Do Large Language Models Solve ARC Visual Analogies Like People Do?

Gustaw Opiełka,Hannes Rosenbusch,Veerle Vijverberg,Claire E. Stevenson
2024-05-13
Abstract:The Abstraction Reasoning Corpus (ARC) is a visual analogical reasoning test designed for humans and machines (Chollet, 2019). We compared human and large language model (LLM) performance on a new child-friendly set of ARC items. Results show that both children and adults outperform most LLMs on these tasks. Error analysis revealed a similar "fallback" solution strategy in LLMs and young children, where part of the analogy is simply copied. In addition, we found two other error types, one based on seemingly grasping key concepts (e.g., Inside-Outside) and the other based on simple combinations of analogy input matrices. On the whole, "concept" errors were more common in humans, and "matrix" errors were more common in LLMs. This study sheds new light on LLM reasoning ability and the extent to which we can use error analyses and comparisons with human development to understand how LLMs solve visual analogies.
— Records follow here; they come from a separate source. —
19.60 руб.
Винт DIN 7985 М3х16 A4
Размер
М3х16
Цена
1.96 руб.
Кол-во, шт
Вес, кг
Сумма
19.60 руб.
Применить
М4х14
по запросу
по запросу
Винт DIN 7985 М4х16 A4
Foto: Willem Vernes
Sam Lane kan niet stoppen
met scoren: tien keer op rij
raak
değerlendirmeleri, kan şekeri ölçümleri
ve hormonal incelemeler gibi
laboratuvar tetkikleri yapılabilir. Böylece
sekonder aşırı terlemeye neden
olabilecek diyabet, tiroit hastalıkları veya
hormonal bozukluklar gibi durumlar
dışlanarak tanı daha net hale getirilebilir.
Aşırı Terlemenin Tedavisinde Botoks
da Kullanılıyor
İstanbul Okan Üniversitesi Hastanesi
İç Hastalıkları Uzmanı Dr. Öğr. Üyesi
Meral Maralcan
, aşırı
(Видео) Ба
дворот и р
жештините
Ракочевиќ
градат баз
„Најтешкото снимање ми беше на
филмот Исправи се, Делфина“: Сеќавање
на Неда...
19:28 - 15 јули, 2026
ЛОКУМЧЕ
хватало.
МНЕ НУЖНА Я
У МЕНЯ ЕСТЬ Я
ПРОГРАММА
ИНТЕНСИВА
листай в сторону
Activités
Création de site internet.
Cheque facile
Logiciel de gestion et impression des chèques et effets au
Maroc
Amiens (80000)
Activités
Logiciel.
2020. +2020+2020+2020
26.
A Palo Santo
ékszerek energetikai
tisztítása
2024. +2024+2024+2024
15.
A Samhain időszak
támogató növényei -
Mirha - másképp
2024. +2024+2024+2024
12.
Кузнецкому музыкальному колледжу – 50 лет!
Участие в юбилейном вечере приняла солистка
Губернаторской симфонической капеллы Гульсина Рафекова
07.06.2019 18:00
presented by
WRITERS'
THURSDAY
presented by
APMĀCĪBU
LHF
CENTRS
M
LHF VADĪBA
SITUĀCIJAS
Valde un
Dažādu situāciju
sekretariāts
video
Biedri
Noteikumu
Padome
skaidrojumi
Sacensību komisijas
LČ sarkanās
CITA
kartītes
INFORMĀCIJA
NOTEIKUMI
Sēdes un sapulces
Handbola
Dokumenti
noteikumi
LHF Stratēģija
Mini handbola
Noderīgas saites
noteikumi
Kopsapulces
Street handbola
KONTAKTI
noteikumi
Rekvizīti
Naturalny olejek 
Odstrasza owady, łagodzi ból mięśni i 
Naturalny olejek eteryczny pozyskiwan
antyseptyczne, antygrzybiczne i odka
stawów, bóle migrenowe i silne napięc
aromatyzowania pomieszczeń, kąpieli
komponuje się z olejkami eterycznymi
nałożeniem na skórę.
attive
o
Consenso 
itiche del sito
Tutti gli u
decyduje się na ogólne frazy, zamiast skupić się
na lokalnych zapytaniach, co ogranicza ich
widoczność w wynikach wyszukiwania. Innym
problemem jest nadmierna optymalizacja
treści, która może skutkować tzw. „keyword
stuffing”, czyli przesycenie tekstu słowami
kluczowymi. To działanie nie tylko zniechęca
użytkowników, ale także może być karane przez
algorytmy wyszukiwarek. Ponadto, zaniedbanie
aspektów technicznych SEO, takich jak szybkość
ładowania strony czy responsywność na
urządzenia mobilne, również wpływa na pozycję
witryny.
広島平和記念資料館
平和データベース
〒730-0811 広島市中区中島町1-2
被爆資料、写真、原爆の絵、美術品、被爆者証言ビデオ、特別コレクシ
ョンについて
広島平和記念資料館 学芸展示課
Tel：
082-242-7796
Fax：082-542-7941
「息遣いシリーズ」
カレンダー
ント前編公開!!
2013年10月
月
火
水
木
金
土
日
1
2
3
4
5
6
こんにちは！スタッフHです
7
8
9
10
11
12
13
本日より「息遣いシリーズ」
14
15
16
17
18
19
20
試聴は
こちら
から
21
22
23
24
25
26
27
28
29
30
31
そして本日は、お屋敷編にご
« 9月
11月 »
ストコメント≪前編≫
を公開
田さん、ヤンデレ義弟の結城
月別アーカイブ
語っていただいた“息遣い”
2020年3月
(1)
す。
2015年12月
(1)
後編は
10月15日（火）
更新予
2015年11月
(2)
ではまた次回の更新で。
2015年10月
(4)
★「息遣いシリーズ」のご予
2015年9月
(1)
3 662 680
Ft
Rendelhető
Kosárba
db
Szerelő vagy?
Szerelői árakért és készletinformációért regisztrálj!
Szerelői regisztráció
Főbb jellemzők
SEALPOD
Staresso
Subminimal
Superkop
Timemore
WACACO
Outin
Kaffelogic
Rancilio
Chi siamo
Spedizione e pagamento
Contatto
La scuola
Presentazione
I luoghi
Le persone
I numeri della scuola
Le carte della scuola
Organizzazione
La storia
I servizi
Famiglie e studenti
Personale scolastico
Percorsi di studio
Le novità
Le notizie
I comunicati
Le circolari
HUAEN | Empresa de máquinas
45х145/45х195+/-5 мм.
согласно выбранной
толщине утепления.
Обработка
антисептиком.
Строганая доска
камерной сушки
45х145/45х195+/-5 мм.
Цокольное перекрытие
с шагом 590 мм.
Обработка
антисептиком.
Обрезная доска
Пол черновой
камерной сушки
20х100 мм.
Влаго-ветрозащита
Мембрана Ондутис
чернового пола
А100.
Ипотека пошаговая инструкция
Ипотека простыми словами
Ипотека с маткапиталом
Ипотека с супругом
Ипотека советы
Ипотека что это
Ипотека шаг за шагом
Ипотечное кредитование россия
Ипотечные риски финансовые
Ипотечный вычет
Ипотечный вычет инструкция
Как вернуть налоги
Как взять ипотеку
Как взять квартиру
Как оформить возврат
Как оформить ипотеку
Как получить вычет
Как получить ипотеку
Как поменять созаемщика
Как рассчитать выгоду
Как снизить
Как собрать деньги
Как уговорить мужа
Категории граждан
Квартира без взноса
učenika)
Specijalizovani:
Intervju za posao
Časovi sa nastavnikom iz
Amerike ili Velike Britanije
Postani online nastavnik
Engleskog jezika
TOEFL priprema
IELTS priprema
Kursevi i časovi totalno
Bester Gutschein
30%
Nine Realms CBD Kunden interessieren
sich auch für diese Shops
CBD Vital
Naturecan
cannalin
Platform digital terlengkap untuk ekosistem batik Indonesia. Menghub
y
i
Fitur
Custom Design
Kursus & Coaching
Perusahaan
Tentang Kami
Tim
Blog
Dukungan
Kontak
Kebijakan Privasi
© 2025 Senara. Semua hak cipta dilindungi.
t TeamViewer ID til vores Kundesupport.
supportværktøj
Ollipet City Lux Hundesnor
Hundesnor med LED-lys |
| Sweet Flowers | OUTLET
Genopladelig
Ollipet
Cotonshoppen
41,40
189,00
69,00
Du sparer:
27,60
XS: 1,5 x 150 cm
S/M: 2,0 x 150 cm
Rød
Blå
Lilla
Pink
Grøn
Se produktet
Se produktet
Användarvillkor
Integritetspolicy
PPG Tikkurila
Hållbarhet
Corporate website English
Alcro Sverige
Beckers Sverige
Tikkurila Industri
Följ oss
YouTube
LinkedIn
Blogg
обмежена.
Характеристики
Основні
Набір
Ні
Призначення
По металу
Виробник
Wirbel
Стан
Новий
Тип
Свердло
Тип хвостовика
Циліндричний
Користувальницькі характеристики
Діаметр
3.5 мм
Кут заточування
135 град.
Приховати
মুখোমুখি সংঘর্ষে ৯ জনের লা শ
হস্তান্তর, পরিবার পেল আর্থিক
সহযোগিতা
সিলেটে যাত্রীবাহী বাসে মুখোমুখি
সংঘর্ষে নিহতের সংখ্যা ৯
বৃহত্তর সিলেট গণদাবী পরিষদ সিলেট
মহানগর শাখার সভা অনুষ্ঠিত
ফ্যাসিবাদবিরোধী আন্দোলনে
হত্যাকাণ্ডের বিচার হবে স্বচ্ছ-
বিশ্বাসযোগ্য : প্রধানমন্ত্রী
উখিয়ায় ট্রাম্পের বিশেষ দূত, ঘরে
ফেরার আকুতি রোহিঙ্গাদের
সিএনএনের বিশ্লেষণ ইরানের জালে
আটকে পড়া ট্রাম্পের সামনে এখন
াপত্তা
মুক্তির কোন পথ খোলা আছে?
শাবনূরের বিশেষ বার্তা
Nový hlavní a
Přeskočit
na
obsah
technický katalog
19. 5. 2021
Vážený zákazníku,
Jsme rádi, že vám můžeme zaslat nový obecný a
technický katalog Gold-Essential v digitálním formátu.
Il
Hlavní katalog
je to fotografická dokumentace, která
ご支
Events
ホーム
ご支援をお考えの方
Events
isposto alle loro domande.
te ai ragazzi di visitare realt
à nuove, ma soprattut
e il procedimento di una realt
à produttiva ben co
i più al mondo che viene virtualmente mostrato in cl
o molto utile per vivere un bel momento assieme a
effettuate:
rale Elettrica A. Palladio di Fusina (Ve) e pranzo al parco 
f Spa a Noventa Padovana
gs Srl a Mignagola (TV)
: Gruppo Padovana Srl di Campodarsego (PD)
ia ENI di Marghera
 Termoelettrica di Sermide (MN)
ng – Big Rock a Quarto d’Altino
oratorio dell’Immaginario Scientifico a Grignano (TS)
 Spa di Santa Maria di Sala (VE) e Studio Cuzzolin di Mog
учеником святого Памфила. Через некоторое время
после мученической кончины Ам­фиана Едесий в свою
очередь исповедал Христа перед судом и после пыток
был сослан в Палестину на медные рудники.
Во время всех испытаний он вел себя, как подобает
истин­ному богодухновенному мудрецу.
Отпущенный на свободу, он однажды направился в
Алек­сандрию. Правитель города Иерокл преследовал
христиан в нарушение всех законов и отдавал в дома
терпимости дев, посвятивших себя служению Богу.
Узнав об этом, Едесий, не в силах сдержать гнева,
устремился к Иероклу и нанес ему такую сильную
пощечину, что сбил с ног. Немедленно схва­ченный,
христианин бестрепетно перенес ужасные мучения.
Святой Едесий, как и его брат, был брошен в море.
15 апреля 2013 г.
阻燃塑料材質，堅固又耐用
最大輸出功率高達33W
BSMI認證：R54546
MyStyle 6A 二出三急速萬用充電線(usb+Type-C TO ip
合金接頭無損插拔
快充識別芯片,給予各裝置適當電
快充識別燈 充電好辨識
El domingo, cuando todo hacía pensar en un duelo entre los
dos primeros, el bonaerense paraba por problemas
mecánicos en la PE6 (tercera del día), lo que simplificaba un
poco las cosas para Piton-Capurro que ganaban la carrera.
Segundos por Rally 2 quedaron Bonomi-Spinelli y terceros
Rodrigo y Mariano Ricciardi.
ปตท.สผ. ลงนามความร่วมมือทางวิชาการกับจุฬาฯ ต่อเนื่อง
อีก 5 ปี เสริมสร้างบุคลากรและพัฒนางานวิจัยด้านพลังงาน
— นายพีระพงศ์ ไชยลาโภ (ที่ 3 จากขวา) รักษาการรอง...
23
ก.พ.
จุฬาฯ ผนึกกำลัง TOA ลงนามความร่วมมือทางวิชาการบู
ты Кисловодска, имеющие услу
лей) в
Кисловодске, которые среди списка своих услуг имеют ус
Computation and Language,Artificial Intelligence
What problem does this paper attempt to address?
The paper primarily explores the performance of large language models (LLMs) in solving visual analogy problems and compares it with human performance, particularly that of children. The study focuses on the Abstraction Reasoning Corpus (ARC) analogy reasoning test, a task set designed to evaluate the visual analogy capabilities of both humans and machines. Specifically, the researchers created a simplified version of the ARC tasks—KidsARC-Simple and KidsARC-Concept—aimed at involving children as well as large language models. Key findings of the paper include: - Both children and adults generally outperform most large language models in solving these visual analogy tasks. - Error analysis revealed a "fallback" strategy in large language models similar to that of young children, which involves partially copying elements from the analogy. - The study also identified two main types of errors: one based on seemingly understanding key concepts (e.g., the concept of "inside and outside") but deviating in execution, and the other based on simple combinations of the input matrix. - "Concept" errors are more common among human participants, while "matrix" errors are more prevalent in large language models. - These findings provide new insights into the reasoning capabilities of large language models and how they approach visual analogy problems. In summary, the paper reveals the differences between humans and large language models in solving visual analogy tasks and highlights the limitations of large language models in such tasks through comparative analysis.